Para Sebastião Nginayame, morador, considerou insuportável o cheiro nauseabundo que o referido lixo exala todos os dias, obrigando, muitas vezes, os moradores a permanecer no interior de casas com portas e janelas fechadas.

“Temos ouvido, durante a noite, sons de motorizadas a circular naquele perímetro da lixeira.

Presumimos que o lixo tem sido transportado por motorizadas de três rodas”, contou.

De acordo com o interlocutor, há dias, um adolescente que geralmente frequenta a lixeira em busca de garrafas plásticas e outros objectos, deparou-se com uma parte de um dos membros inferiores do corpo humano enrolada numa ligadura.

Nsimba Menayame, camponês, contou que diariamente encontra naquele espaço, quantidades consideráveis de lixo hospitalar como seringas, agulhas, borboletas, sistemas, frascos de ampolas e vasilhames de soros.

Por sua vez, António Filipe, também morador, pediu a quem de direito para a remoção desses resíduos sólidos hospitalares que podem provocar doenças à comunidade devido à inalação constante de cheiro nauseabundo.
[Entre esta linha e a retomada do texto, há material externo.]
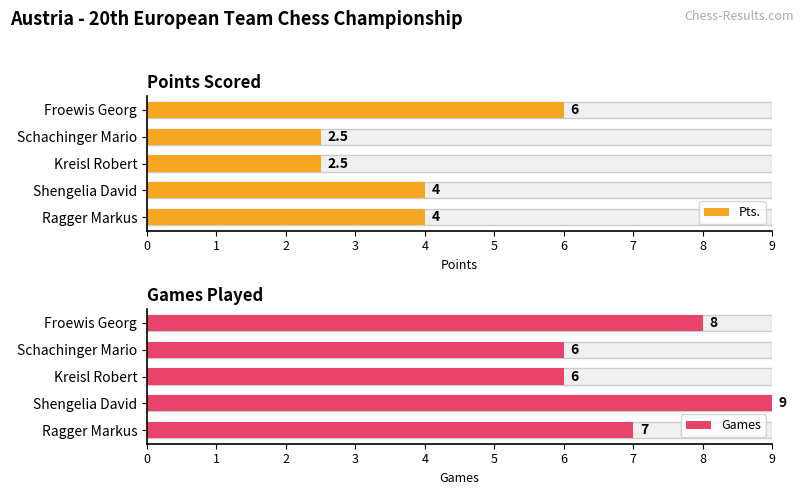

What is the lowest value of the Pts. series?

2.5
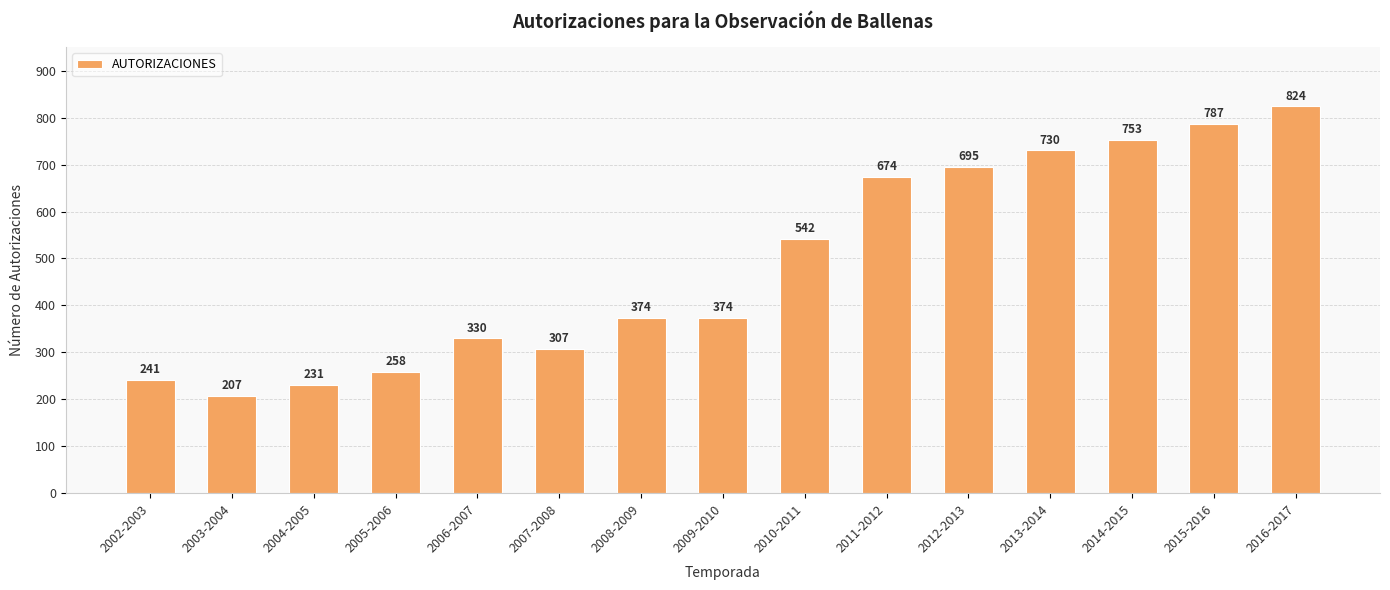

How many values are below 374?

6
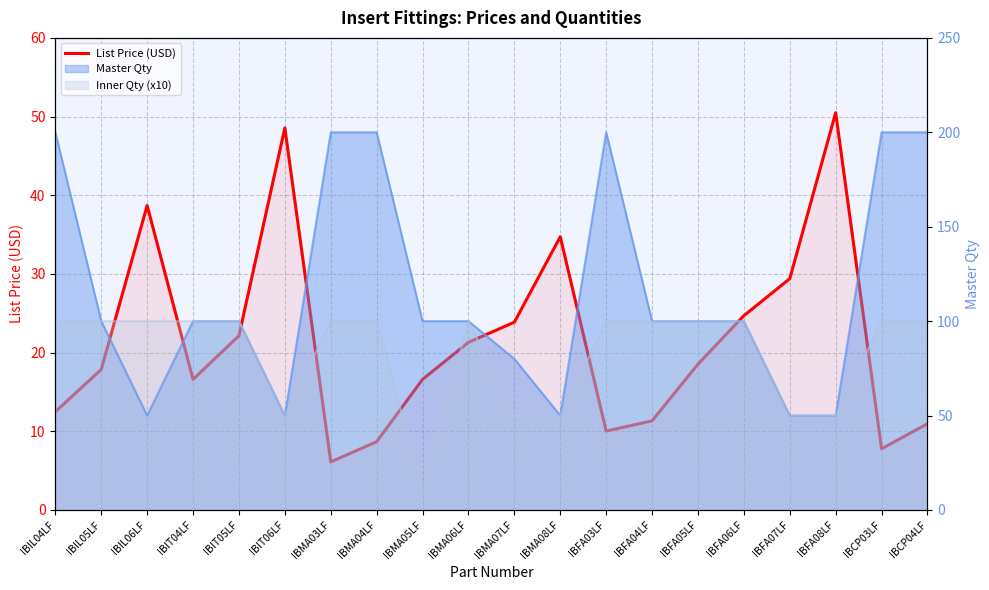

How many lines are shown in the chart?

1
“Essa lixeira constitui uma ameaça à nossa saúde.

Muitas crianças menores de 15 anos frequentam esse espaço sem qualquer protecção facial”, referiu.

A referida lixeira dista três quilómetros do centro da cidade de Mbanza Kongo, na estrada de acesso ao município do Cuimba.

Inspecção Municipal de Saúde desconhece a situação O inspector da Direcção Municipal da Saúde em Mbanza Kongo, Nsadiso Luzolo Alemão, disse desconhecer a existência de uma lixeira contendo resíduos hospitalares no município sede.

A fonte disse à ANGOP, que apenas há dois anos em que algumas unidades sanitárias privadas foram flagradas pelas autoridades sanitárias locais e pelo Serviço de Investigação Criminal (SIC) a depositar lixo hospitalar em locais impróprios.

“De lá para cá, nunca mais registamos ocorrência do género”, acrescentou, desmentindo a denúncia dos moradores do bairro 11 de Novembro.

Revelou que em 2020 foi encontrada numa das lixeiras do município sede, parte de um corpo humano que oportunamente foi removida pelas autoridades sanitárias na circunscrição.

Administração promete responsabilizar os infractores

A  Administração Municipal de Mbanza Kongo prometeu trabalhar para identificar e responsabilizar os autores desse acto considerado transgressão administrativa.

Para o director municipal do Ambiente e Saneamento Básico, Pedro Divayica Tomás, as unidades sanitárias quer públicas como privadas são constantemente advertidas para a deposição adequada do lixo hospitalar produzido por essas instituições.

“Voltamos a apelar aos centros médicos, postos de saúde, farmácias e hospitais existentes na nossa cidade para evitarem depositar o lixo hospitalar ao ar livre, por constituir uma ameaça à saúde pública”, aconselhou.

Para o responsável, quem for apanhado a proceder desta forma será responsabilizado e multado, de acordo com as normas de transgressão administrativa em vigor.

Informou que a Administração Municipal já identificou na localidade do Lambu, arredores da cidade de Mbanza Kongo, um espaço de sete hectares onde será construído um aterro sanitário para se acabar com tais práticas.

Acrescentou que a construção de um aterro sanitário consta dos projectos inscritos pela Administração Municipal para a segunda fase da implementação do Plano Integrado de Intervenção nos Municípios (PIIM).

O município de Mbanza Kongo não dispõe de um aterro sanitário, desde a era colonial.

O lixo produzido é depositado em contentores para depois ser transportado para os arredores da cidade onde é incinerado.

A cidade possui 21 contentores metálicos de cinco metros cúbicos cada, distribuídos pelos bairros Sagrada Esperança, Álvaro Buta, 11 de Novembro, 4 Fevereiro e Martins Kidito.

De acordo com a fonte, diariamente, são recolhidas mais de 100 toneladas de lixo.

Mbanza Kongo tem uma população estimada em mais de 155 mil habitantes.